The job is to find each line of the records below that includes the word "wird" and copy it.
LISTED RECORDS Start Marker
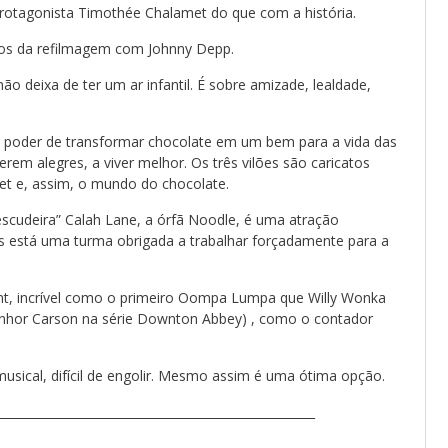
otagonista Timothée Chalamet do que com a história.
anos da refilmagem com Johnny Depp.
o deixa de ter um ar infantil. É sobre amizade, lealdade,
eu poder de transformar chocolate em um bem para a vida das
em alegres, a viver melhor. Os três vilões são caricatos
t e, assim, o mundo do chocolate.
 escudeira” Calah Lane, a órfã Noodle, é uma atração
les está uma turma obrigada a trabalhar forçadamente para a
nt, incrível como o primeiro Oompa Lumpa que Willy Wonka
Senhor Carson na série Downton Abbey) , como o contador
usical, difícil de engolir. Mesmo assim é uma ótima opção.
_____________________________________________________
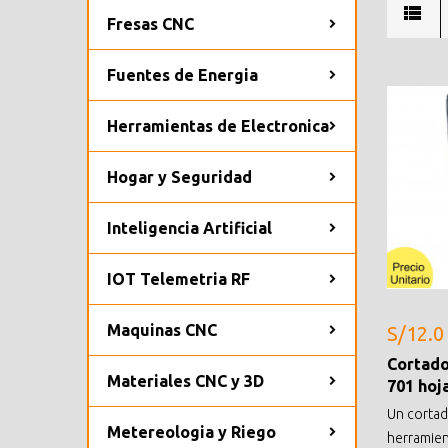
Fresas CNC
Fuentes de Energia
Herramientas de Electronica
Hogar y Seguridad
Inteligencia Artificial
IOT Telemetria RF
Maquinas CNC
S/12.0
Cortado
Materiales CNC y 3D
701 hoj
Un cortad
Metereologia y Riego
herramien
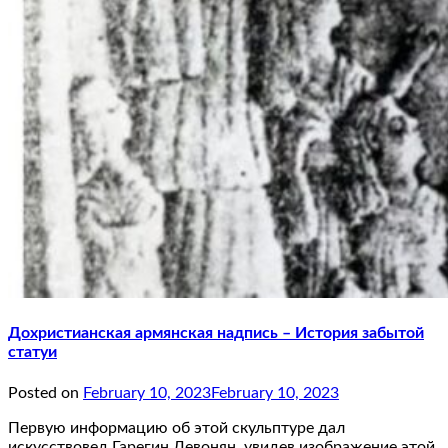
Дохристианская армянская надпись – История забытой
статуи
Posted on
February 10, 2023
February 10, 2023
Первую информацию об этой скульптуре дал
искусствовед Гарегин Левонян, увидев изображение этой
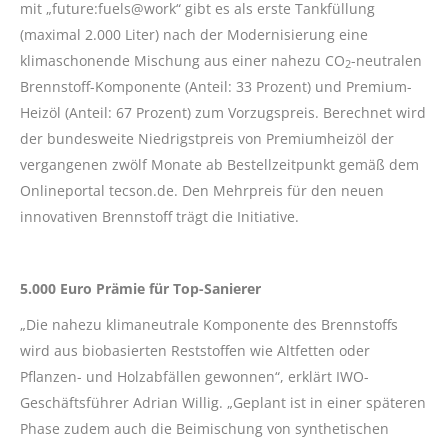
mit „future:fuels@work“ gibt es als erste Tankfüllung
(maximal 2.000 Liter) nach der Modernisierung eine
klimaschonende Mischung aus einer nahezu CO
-neutralen
2
Brennstoff-Komponente (Anteil: 33 Prozent) und Premium-
Heizöl (Anteil: 67 Prozent) zum Vorzugspreis. Berechnet wird
der bundesweite Niedrigstpreis von Premiumheizöl der
vergangenen zwölf Monate ab Bestellzeitpunkt gemäß dem
Onlineportal tecson.de. Den Mehrpreis für den neuen
innovativen Brennstoff trägt die Initiative.
5.000 Euro Prämie für Top-Sanierer
„Die nahezu klimaneutrale Komponente des Brennstoffs
wird aus biobasierten Reststoffen wie Altfetten oder
Pflanzen- und Holzabfällen gewonnen“, erklärt IWO-
Geschäftsführer Adrian Willig. „Geplant ist in einer späteren
Phase zudem auch die Beimischung von synthetischen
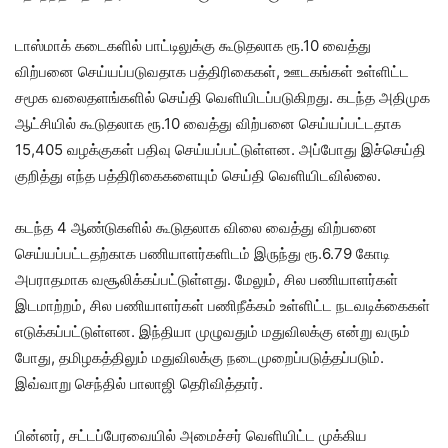
டாஸ்மாக் கடைகளில் பாட்டிலுக்கு கூடுதலாக ரூ.10 வைத்து
விற்பனை செய்யப்படுவதாக பத்திரிகைகள், ஊடகங்கள் உள்ளிட்ட
சமூக வலைதளங்களில் செய்தி வெளியிடப்படுகிறது. கடந்த அதிமுக
ஆட்சியில் கூடுதலாக ரூ.10 வைத்து விற்பனை செய்யப்பட்டதாக
15,405 வழக்குகள் பதிவு செய்யப்பட்டுள்ளன. அப்போது இச்செய்தி
குறித்து எந்த பத்திரிகைகளையும் செய்தி வெளியிடவில்லை.
கடந்த 4 ஆண்டுகளில் கூடுதலாக விலை வைத்து விற்பனை
செய்யப்பட்டதற்காக பணியாளர்களிடம் இருந்து ரூ.6.79 கோடி
அபராதமாக வசூலிக்கப்பட்டுள்ளது. மேலும், சில பணியாளர்கள்
இடமாற்றம், சில பணியாளர்கள் பணிநீக்கம் உள்ளிட்ட நடவடிக்கைகள்
எடுக்கப்பட்டுள்ளன. இந்தியா முழுவதும் மதுவிலக்கு என்று வரும்
போது, தமிழகத்திலும் மதுவிலக்கு நடைமுறைப்படுத்தப்படும்.
இவ்வாறு செந்தில் பாலாஜி தெரிவித்தார்.
பின்னர், சட்டப்பேரவையில் அமைச்சர் வெளியிட்ட முக்கிய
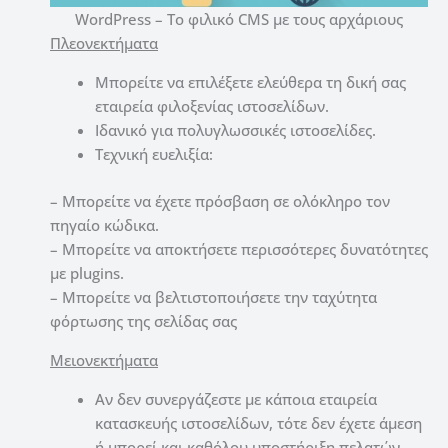
WordPress – Το φιλικό CMS με τους αρχάριους
Πλεονεκτήματα
Μπορείτε να επιλέξετε ελεύθερα τη δική σας
εταιρεία φιλοξενίας ιστοσελίδων.
Ιδανικό για πολυγλωσσικές ιστοσελίδες.
Τεχνική ευελιξία:
–
Μπορείτε να έχετε πρόσβαση σε ολόκληρο τον
πηγαίο κώδικα.
– Μπορείτε να αποκτήσετε περισσότερες δυνατότητες
με plugins.
– Μπορείτε να βελτιστοποιήσετε την ταχύτητα
φόρτωσης της σελίδας σας
Μειονεκτήματα
Αν δεν συνεργάζεστε με κάποια εταιρεία
κατασκευής ιστοσελίδων, τότε δεν έχετε άμεση
ή μπορεί και καθόλου υποστήριξη πελατών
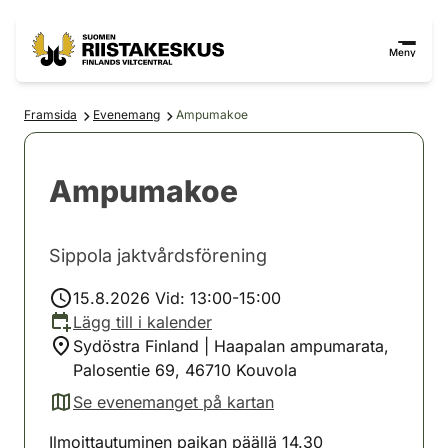
Hoppa till innehåll
Gå till webbplatskartan
Meny
Framsida
Evenemang
Ampumakoe
Ampumakoe
Sippola jaktvårdsförening
15.8.2026 Vid: 13:00-15:00
Lägg till i kalender
Sydöstra Finland | Haapalan ampumarata,
Palosentie 69, 46710 Kouvola
Se evenemanget på kartan
(avautuu uuteen välilehteen)
Ilmoittautuminen paikan päällä 14.30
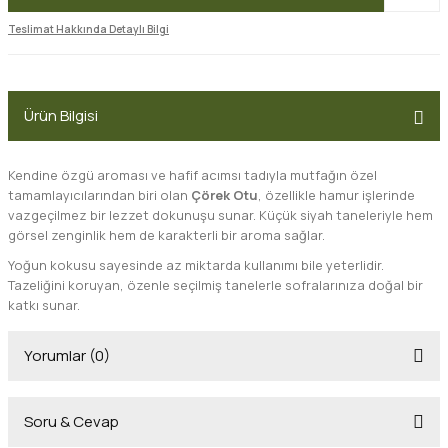
Teslimat Hakkında Detaylı Bilgi
Ürün Bilgisi
Kendine özgü aroması ve hafif acımsı tadıyla mutfağın özel
tamamlayıcılarından biri olan
Çörek Otu
, özellikle hamur işlerinde
vazgeçilmez bir lezzet dokunuşu sunar. Küçük siyah taneleriyle hem
görsel zenginlik hem de karakterli bir aroma sağlar.
Yoğun kokusu sayesinde az miktarda kullanımı bile yeterlidir.
Tazeliğini koruyan, özenle seçilmiş tanelerle sofralarınıza doğal bir
katkı sunar.
Yorumlar (0)
Soru & Cevap
Bu ürüne ilk yorumu siz yapın!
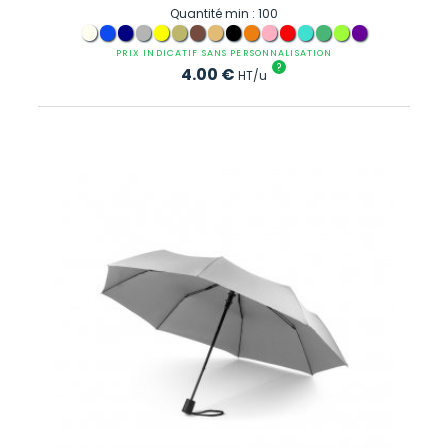
Quantité min : 100
PRIX INDICATIF SANS PERSONNALISATION
?
4.00
€
HT/u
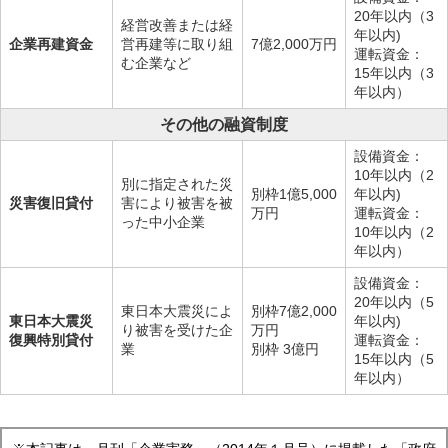
20年以内（3
経営改善または経
年以内)
企業再建資金
営再建等に取り組
7億2,000万円
運転資金：
む企業など
15年以内（3
年以内）
その他の融資制度
設備資金：
10年以内（2
別に指定された災
別枠1億5,000
年以内)
災害復旧貸付
害により被害を被
万円
運転資金：
った中小企業
10年以内（2
年以内）
設備資金：
20年以内（5
東日本大震災によ
別枠7億2,000
東日本大震災
年以内)
り被害を受けた企
万円
復興特別貸付
運転資金：
業
別枠 3億円
15年以内（5
年以内）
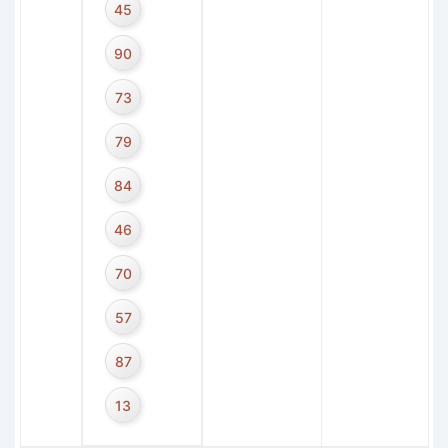
45
90
73
79
84
46
70
57
87
13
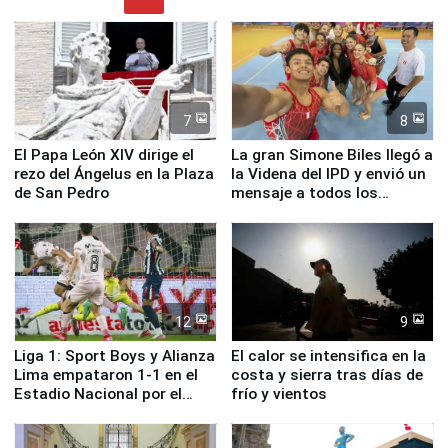
7
8
El Papa León XIV dirige el
La gran Simone Biles llegó a
rezo del Ángelus en la Plaza
la Videna del IPD y envió un
de San Pedro
mensaje a todos los
deportistas del Perú
12
9
Liga 1: Sport Boys y Alianza
El calor se intensifica en la
Lima empataron 1-1 en el
costa y sierra tras días de
Estadio Nacional por el
frío y vientos
Torneo Clausura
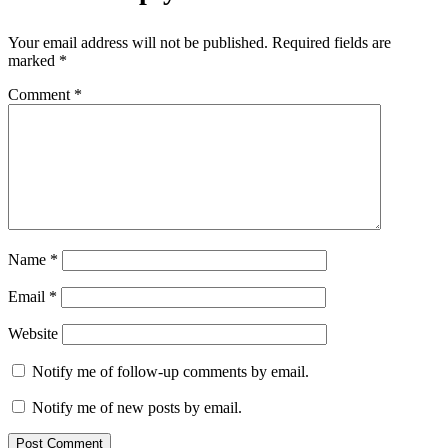
Your email address will not be published.
Required fields are
marked
*
Comment
*
Name
*
Email
*
Website
Notify me of follow-up comments by email.
Notify me of new posts by email.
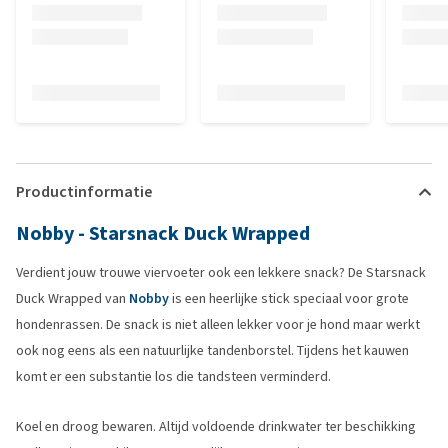
Productinformatie
Nobby - Starsnack Duck Wrapped
Verdient jouw trouwe viervoeter ook een lekkere snack? De Starsnack
Duck Wrapped van
Nobby
is een heerlijke stick speciaal voor grote
hondenrassen. De snack is niet alleen lekker voor je hond maar werkt
ook nog eens als een natuurlijke tandenborstel. Tijdens het kauwen
komt er een substantie los die tandsteen verminderd.
Koel en droog bewaren. Altijd voldoende drinkwater ter beschikking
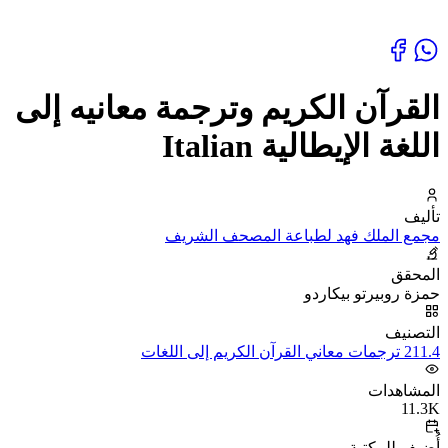
القرآن الكريم وترجمة معانيه إلى
اللغة الإيطالية Italian
تأليف
مجمع الملك فهد لطباعة المصحف الشريف
المحقق
حمزة روبيرتو بيكاردو
التصنيف
211.4 ترجمات معاني القرآن الكريم إلى اللغات
المشاهدات
11.3K
أُضيف للمكتبة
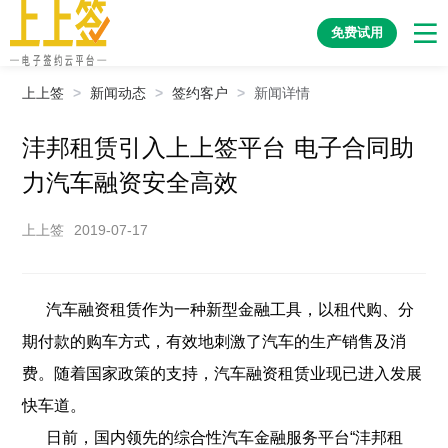
免费试用
上上签
>
新闻动态
>
签约客户
>
新闻详情
沣邦租赁引入上上签平台 电子合同助
力汽车融资安全高效
上上签
2019-07-17
汽车融资租赁作为一种新型金融工具，以租代购、分
期付款的购车方式，有效地刺激了汽车的生产销售及消
费。随着国家政策的支持，汽车融资租赁业现已进入发展
快车道。
日前，国内领先的综合性汽车金融服务平台“沣邦租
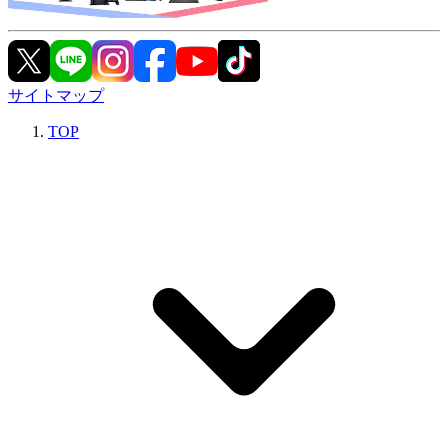
サイトマップ
TOP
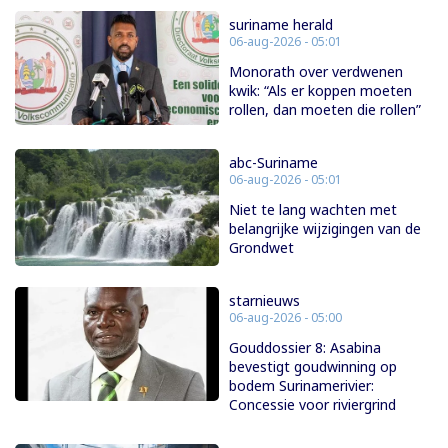
suriname herald
06-aug-2026 - 05:01
Monorath over verdwenen
kwik: “Als er koppen moeten
rollen, dan moeten die rollen”
abc-Suriname
06-aug-2026 - 05:01
Niet te lang wachten met
belangrijke wijzigingen van de
Grondwet
starnieuws
06-aug-2026 - 05:00
Gouddossier 8: Asabina
bevestigt goudwinning op
bodem Surinamerivier:
Concessie voor riviergrind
LISTED RECORDS End Marker
● **ANSWER SECTION**
Heizöl (Anteil: 67 Prozent) zum Vorzugspreis. Berechnet wird
wird aus biobasierten Reststoffen wie Altfetten oder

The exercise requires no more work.